What needs to be done: All of the entries should be restated word for word, but without their pictures.
++++ Material provided
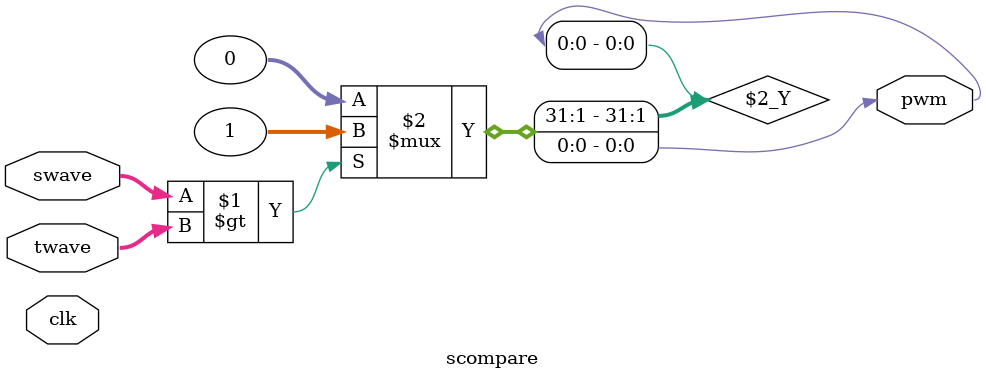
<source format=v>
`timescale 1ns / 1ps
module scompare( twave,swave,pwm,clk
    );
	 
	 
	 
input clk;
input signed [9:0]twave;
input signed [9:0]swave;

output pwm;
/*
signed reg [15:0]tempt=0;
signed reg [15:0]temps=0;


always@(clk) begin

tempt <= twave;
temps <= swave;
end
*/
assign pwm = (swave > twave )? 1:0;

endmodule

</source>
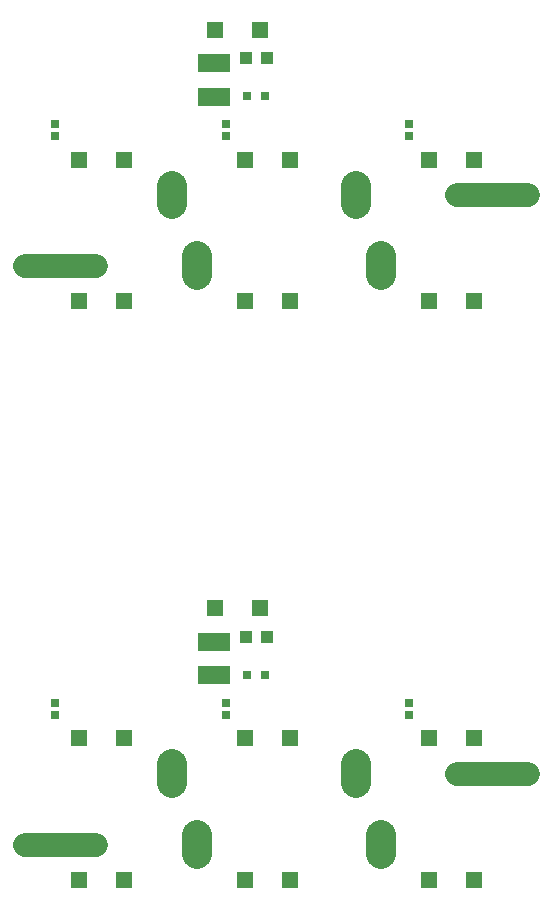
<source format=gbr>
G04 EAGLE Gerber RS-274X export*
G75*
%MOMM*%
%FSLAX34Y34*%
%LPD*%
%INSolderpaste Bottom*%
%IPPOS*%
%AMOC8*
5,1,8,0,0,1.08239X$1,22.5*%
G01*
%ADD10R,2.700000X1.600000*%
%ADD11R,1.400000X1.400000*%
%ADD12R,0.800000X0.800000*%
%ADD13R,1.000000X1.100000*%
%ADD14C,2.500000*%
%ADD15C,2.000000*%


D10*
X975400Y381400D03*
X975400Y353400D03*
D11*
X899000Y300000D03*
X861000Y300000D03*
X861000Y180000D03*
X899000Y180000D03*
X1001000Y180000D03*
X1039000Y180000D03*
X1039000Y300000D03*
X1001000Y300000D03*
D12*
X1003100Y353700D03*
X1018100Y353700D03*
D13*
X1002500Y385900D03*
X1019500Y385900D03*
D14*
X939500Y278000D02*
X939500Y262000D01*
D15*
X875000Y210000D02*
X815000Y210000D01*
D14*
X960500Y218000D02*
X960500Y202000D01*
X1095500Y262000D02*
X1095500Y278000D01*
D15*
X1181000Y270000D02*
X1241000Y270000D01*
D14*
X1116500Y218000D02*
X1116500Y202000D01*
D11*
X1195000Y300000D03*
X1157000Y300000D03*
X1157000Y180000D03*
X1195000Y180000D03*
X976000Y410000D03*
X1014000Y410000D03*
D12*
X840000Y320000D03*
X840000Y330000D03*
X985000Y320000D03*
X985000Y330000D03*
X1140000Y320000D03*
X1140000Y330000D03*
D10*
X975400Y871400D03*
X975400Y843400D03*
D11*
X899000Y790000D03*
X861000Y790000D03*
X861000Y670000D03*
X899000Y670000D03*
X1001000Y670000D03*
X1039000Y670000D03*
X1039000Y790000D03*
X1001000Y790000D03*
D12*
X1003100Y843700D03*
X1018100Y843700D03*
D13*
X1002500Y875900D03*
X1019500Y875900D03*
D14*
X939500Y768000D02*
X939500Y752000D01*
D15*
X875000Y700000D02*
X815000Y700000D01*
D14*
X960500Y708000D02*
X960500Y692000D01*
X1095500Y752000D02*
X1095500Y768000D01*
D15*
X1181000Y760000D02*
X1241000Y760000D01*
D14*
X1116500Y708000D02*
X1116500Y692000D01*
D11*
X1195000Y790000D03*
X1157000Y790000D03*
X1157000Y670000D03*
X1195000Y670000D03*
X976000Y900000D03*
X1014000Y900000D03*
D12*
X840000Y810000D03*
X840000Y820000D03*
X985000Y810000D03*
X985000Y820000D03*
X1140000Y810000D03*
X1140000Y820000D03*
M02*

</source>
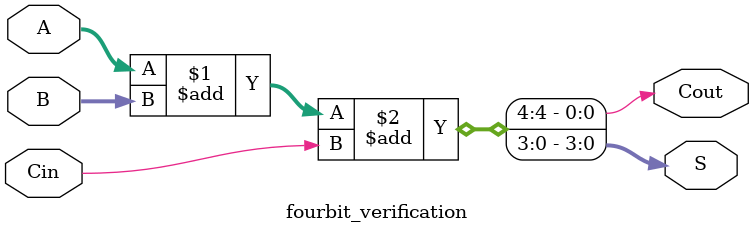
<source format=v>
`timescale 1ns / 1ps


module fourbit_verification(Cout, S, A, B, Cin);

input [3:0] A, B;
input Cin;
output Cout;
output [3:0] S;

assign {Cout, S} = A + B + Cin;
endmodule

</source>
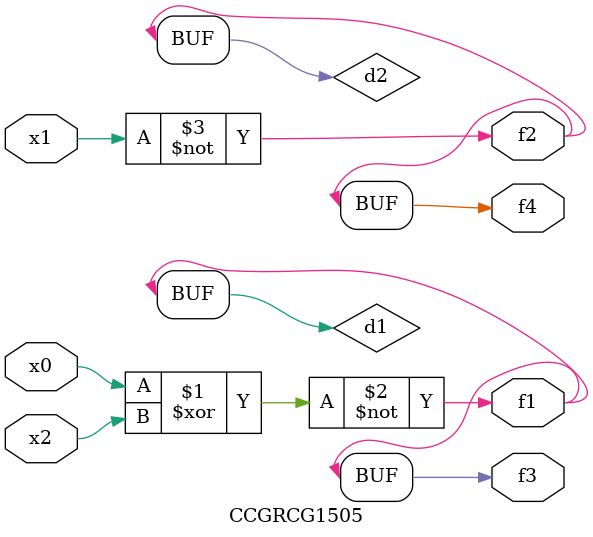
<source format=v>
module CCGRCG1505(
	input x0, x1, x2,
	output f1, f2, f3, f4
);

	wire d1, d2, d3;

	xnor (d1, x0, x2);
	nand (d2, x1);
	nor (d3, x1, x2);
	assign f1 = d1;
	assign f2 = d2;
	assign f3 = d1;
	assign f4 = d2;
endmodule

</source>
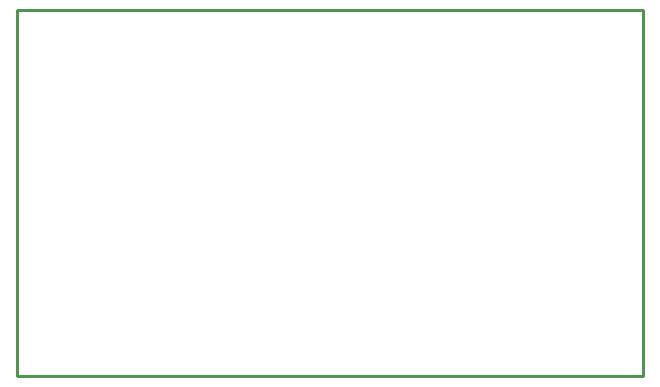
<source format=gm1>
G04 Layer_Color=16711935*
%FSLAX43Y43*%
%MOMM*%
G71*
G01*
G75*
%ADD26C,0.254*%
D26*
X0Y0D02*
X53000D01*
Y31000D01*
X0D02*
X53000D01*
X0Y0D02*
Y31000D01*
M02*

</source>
++++++++
Expected answer:
<source format=v>
`timescale 1ns / 1ps
module scompare( twave,swave,pwm,clk
    );
	 
	 
	 
input clk;
input signed [9:0]twave;
input signed [9:0]swave;

output pwm;
/*
signed reg [15:0]tempt=0;
signed reg [15:0]temps=0;


always@(clk) begin

tempt <= twave;
temps <= swave;
end
*/
assign pwm = (swave > twave )? 1:0;

endmodule

</source>
<source format=gbr>
G04 EAGLE Gerber RS-274X export*
G75*
%MOMM*%
%FSLAX34Y34*%
%LPD*%
%INSolderpaste Bottom*%
%IPPOS*%
%AMOC8*
5,1,8,0,0,1.08239X$1,22.5*%
G01*
%ADD10R,2.700000X1.600000*%
%ADD11R,1.400000X1.400000*%
%ADD12R,0.800000X0.800000*%
%ADD13R,1.000000X1.100000*%
%ADD14C,2.500000*%
%ADD15C,2.000000*%


D10*
X975400Y381400D03*
X975400Y353400D03*
D11*
X899000Y300000D03*
X861000Y300000D03*
X861000Y180000D03*
X899000Y180000D03*
X1001000Y180000D03*
X1039000Y180000D03*
X1039000Y300000D03*
X1001000Y300000D03*
D12*
X1003100Y353700D03*
X1018100Y353700D03*
D13*
X1002500Y385900D03*
X1019500Y385900D03*
D14*
X939500Y278000D02*
X939500Y262000D01*
D15*
X875000Y210000D02*
X815000Y210000D01*
D14*
X960500Y218000D02*
X960500Y202000D01*
X1095500Y262000D02*
X1095500Y278000D01*
D15*
X1181000Y270000D02*
X1241000Y270000D01*
D14*
X1116500Y218000D02*
X1116500Y202000D01*
D11*
X1195000Y300000D03*
X1157000Y300000D03*
X1157000Y180000D03*
X1195000Y180000D03*
X976000Y410000D03*
X1014000Y410000D03*
D12*
X840000Y320000D03*
X840000Y330000D03*
X985000Y320000D03*
X985000Y330000D03*
X1140000Y320000D03*
X1140000Y330000D03*
D10*
X975400Y871400D03*
X975400Y843400D03*
D11*
X899000Y790000D03*
X861000Y790000D03*
X861000Y670000D03*
X899000Y670000D03*
X1001000Y670000D03*
X1039000Y670000D03*
X1039000Y790000D03*
X1001000Y790000D03*
D12*
X1003100Y843700D03*
X1018100Y843700D03*
D13*
X1002500Y875900D03*
X1019500Y875900D03*
D14*
X939500Y768000D02*
X939500Y752000D01*
D15*
X875000Y700000D02*
X815000Y700000D01*
D14*
X960500Y708000D02*
X960500Y692000D01*
X1095500Y752000D02*
X1095500Y768000D01*
D15*
X1181000Y760000D02*
X1241000Y760000D01*
D14*
X1116500Y708000D02*
X1116500Y692000D01*
D11*
X1195000Y790000D03*
X1157000Y790000D03*
X1157000Y670000D03*
X1195000Y670000D03*
X976000Y900000D03*
X1014000Y900000D03*
D12*
X840000Y810000D03*
X840000Y820000D03*
X985000Y810000D03*
X985000Y820000D03*
X1140000Y810000D03*
X1140000Y820000D03*
M02*

</source>
<source format=v>
`timescale 1ns / 1ps


module fourbit_verification(Cout, S, A, B, Cin);

input [3:0] A, B;
input Cin;
output Cout;
output [3:0] S;

assign {Cout, S} = A + B + Cin;
endmodule

</source>
<source format=v>
module CCGRCG1505(
	input x0, x1, x2,
	output f1, f2, f3, f4
);

	wire d1, d2, d3;

	xnor (d1, x0, x2);
	nand (d2, x1);
	nor (d3, x1, x2);
	assign f1 = d1;
	assign f2 = d2;
	assign f3 = d1;
	assign f4 = d2;
endmodule

</source>
<source format=gm1>
G04 Layer_Color=16711935*
%FSLAX43Y43*%
%MOMM*%
G71*
G01*
G75*
%ADD26C,0.254*%
D26*
X0Y0D02*
X53000D01*
Y31000D01*
X0D02*
X53000D01*
X0Y0D02*
Y31000D01*
M02*

</source>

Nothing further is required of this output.